The company plans to establish an Apple campus in a new location, which will initially house technical support for customers. The location of this new facility will be announced later in the year.
Over $US10 billion of Apple’s expanded capital expenditures will be investments in data centres across the US. Over the last decade, Apple has invested billions of dollars in data centres and co-located facilities in seven US states, including North Carolina, Oregon, Nevada, Arizona and a recently announced project in Iowa.
Today, Apple is breaking ground on a new facility in downtown Reno, which will support its existing Nevada facilities.
All of Apple’s US facilities, including offices, retail stores and data centres, are powered by 100 per cent renewable energy sources like solar, wind and micro-hydro power, which Apple generates or purchases from local projects. The new campus announced today will also be powered entirely by green energy.
Investing in Apple’s Domestic Suppliers and Manufacturing Partners
Building on the initial success of the Advanced Manufacturing Fund announced last spring, Apple is increasing the size of the fund from $US1 billion to $US5 billion. The fund was established to support innovation among American manufacturers and help others establish a presence in the US. It is already backing projects with leading manufacturers in Kentucky and rural Texas.

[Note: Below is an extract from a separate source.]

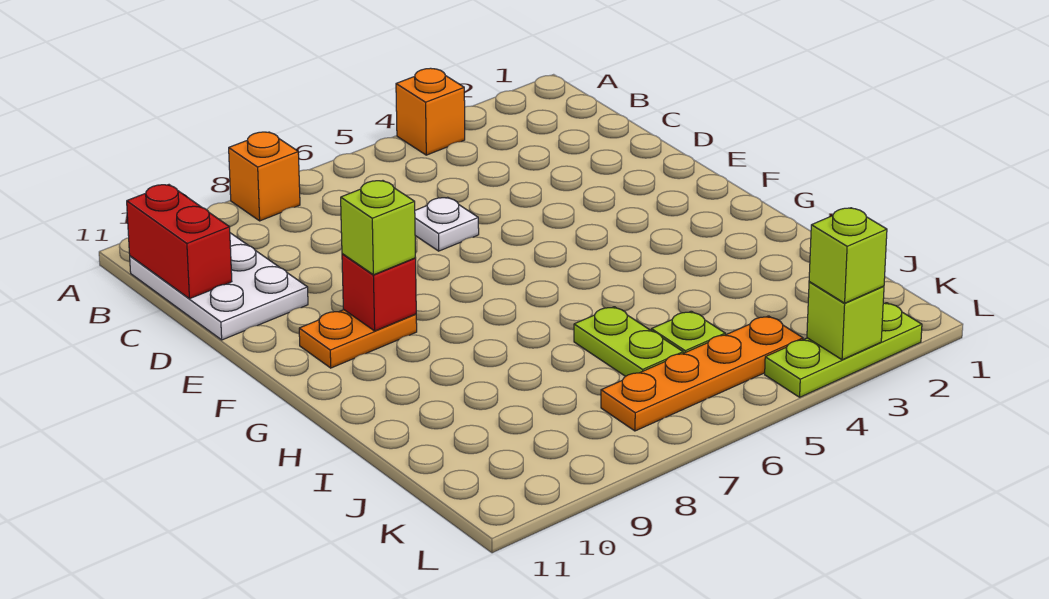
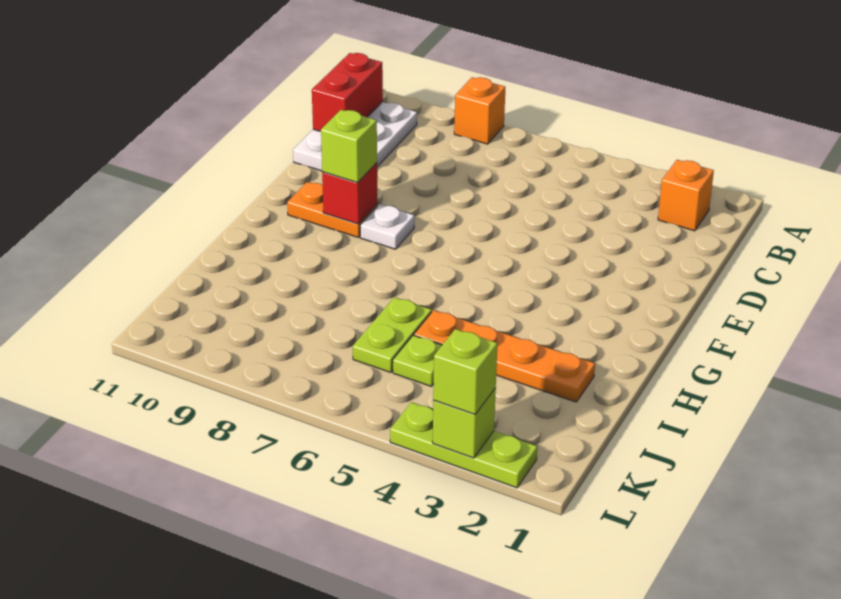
orange 1x1 brick [396,68,465,155] -> orange 1x1 brick moved to [658,160,714,231]
white 1x1 plate [415,197,479,251] -> white 1x1 plate moved to [360,204,414,249]
orange 1x4 plate [601,316,803,431] -> orange 1x4 plate moved to [414,310,595,402]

Apple works with over 9,000 American suppliers – large and small businesses in all 50 states – and each of Apple’s core products relies on parts or materials made in the US or provided by US-based suppliers.
Preparing Students for the App Economy
Apple, which has a 40-year history in education, also plans to accelerate its efforts across the US in support of coding education as well as programs focused on Science, Technology, Engineering, Arts and Maths (STEAM).
The iOS app economy has created more than 1.6 million jobs in the US and generated $US5 billion in revenue for American app developers in 2017. With demand for coding skills stronger than ever, today there are more than 500,000 unfilled programming-related positions across the country, and the US Bureau of Labour Statistics predicts that by 2020 there will be 1.4 million more software development jobs than applicants qualified to fill them.
To address the coding skills gap and help prepare more people for jobs in software development, Apple created a powerful yet easy-to-learn coding language called Swift, the free Swift Playgrounds app and a free curriculum, App Development with Swift, which are available to anyone and are already being used by millions of students at K-12 schools, summer camps and leading community colleges across the country. Over 100,000 students and teachers have also attended coding classes at Apple retail stores.
Apple will expand these initiatives and add new programs to support teachers and teacher training. The company is also increasing funding for its ConnectED program, so students in historically underserved communities have a chance to learn app coding skills and enjoy other benefits of technology in the classroom.